Collected data entries:

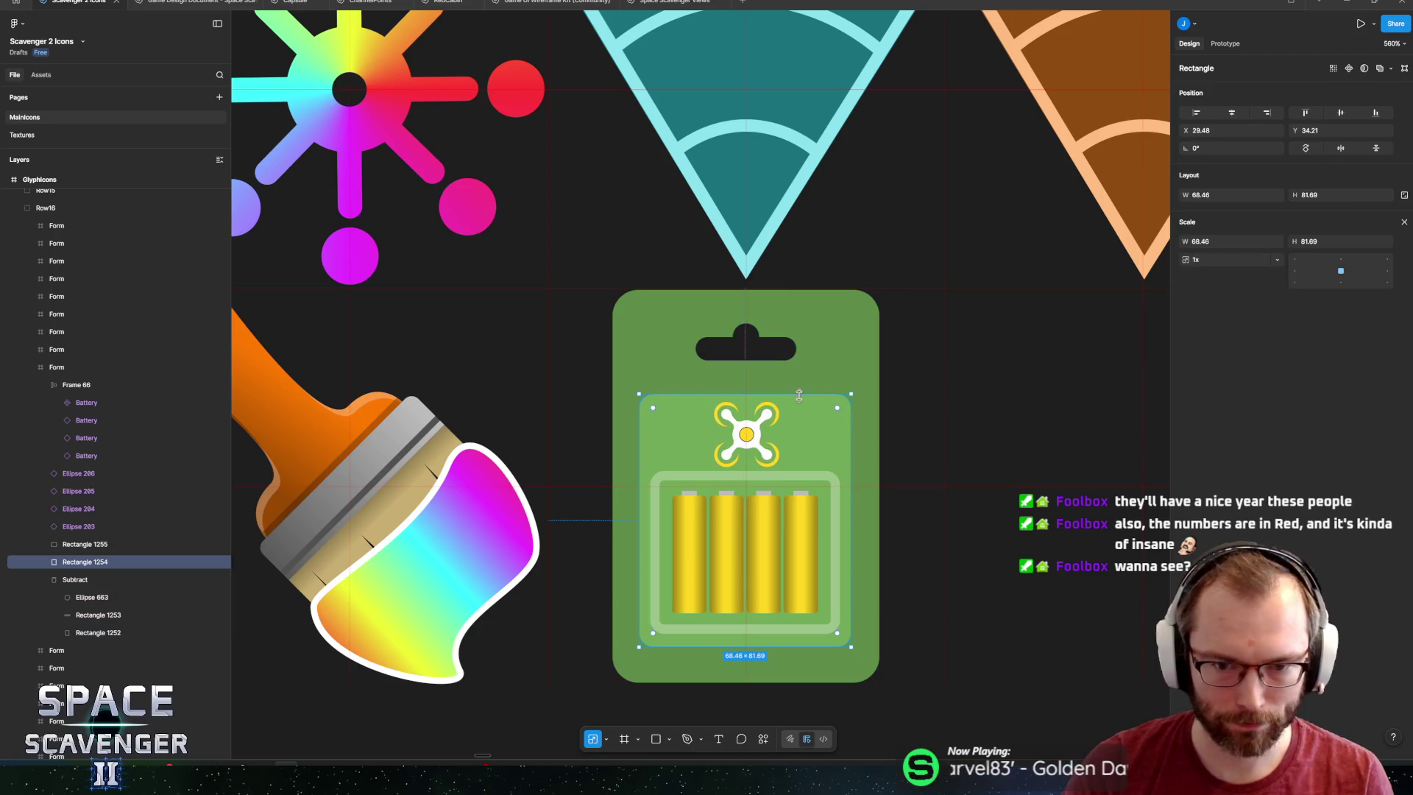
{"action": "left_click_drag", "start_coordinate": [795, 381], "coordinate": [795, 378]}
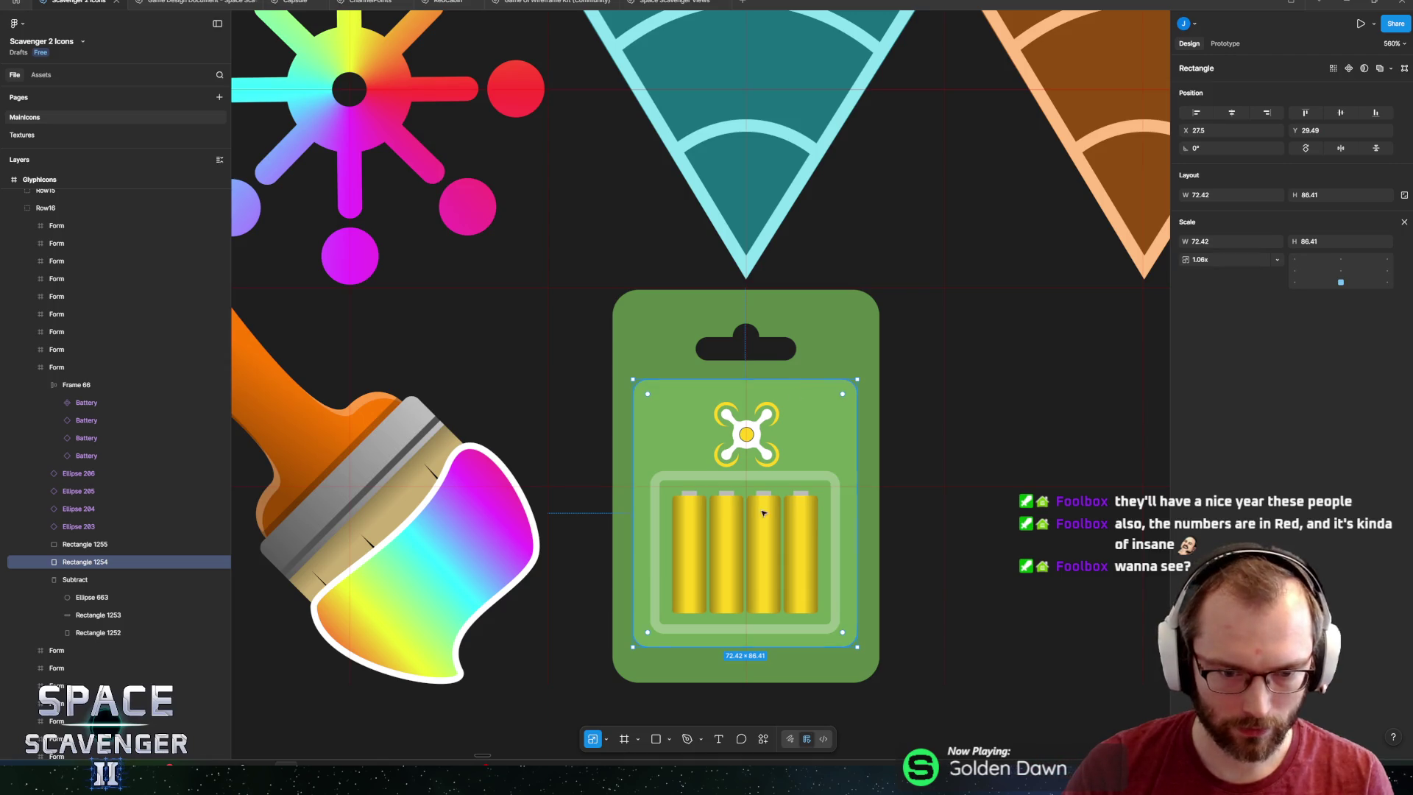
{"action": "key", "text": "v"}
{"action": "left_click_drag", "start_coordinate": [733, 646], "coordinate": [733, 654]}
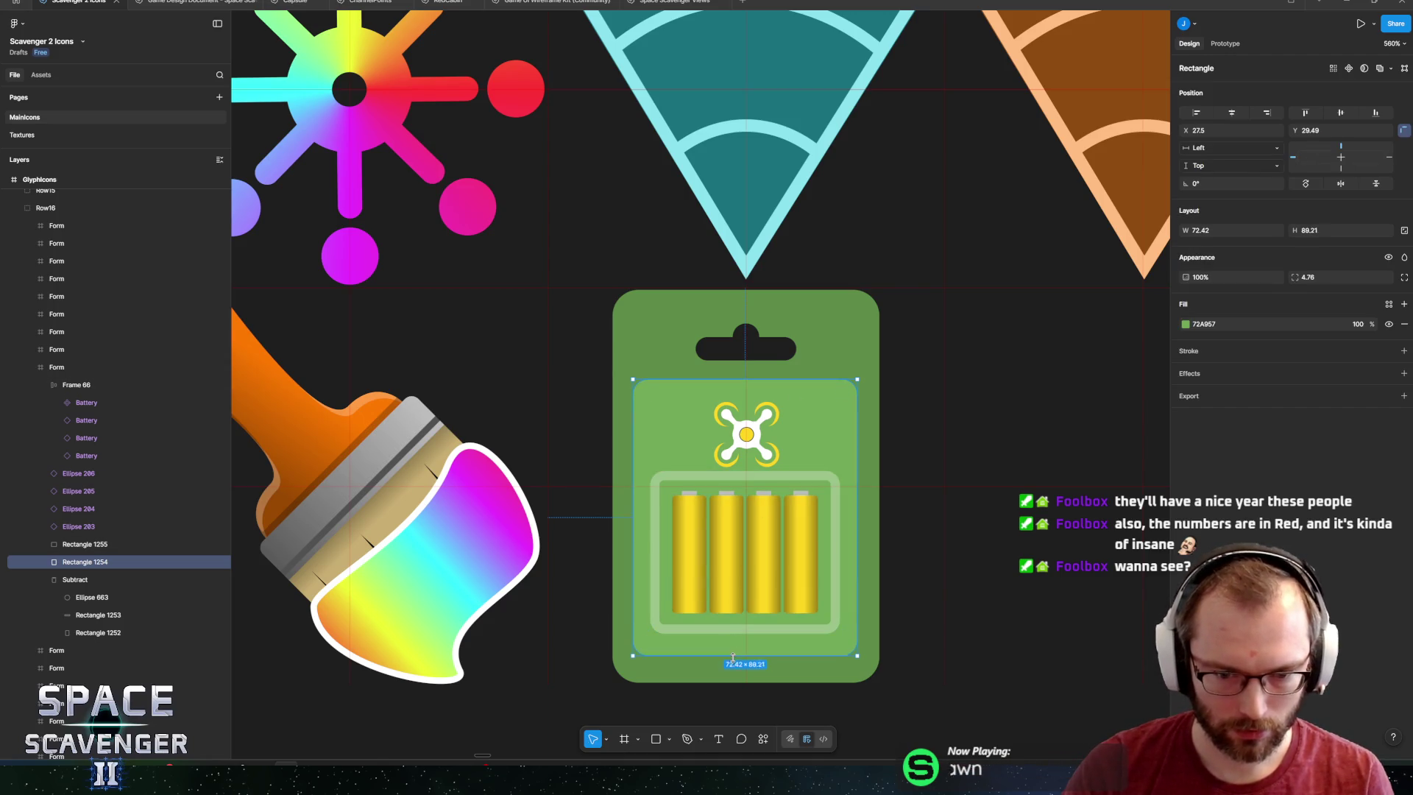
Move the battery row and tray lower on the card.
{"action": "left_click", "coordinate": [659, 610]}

*Work to complete:*
Faithful copy, images left out: write out every line of data.

*Exercise result:*
{"action": "left_click_drag", "start_coordinate": [795, 381], "coordinate": [795, 378]}
{"action": "key", "text": "v"}
{"action": "left_click_drag", "start_coordinate": [733, 646], "coordinate": [733, 654]}
Move the battery row and tray lower on the card.
{"action": "left_click", "coordinate": [659, 610]}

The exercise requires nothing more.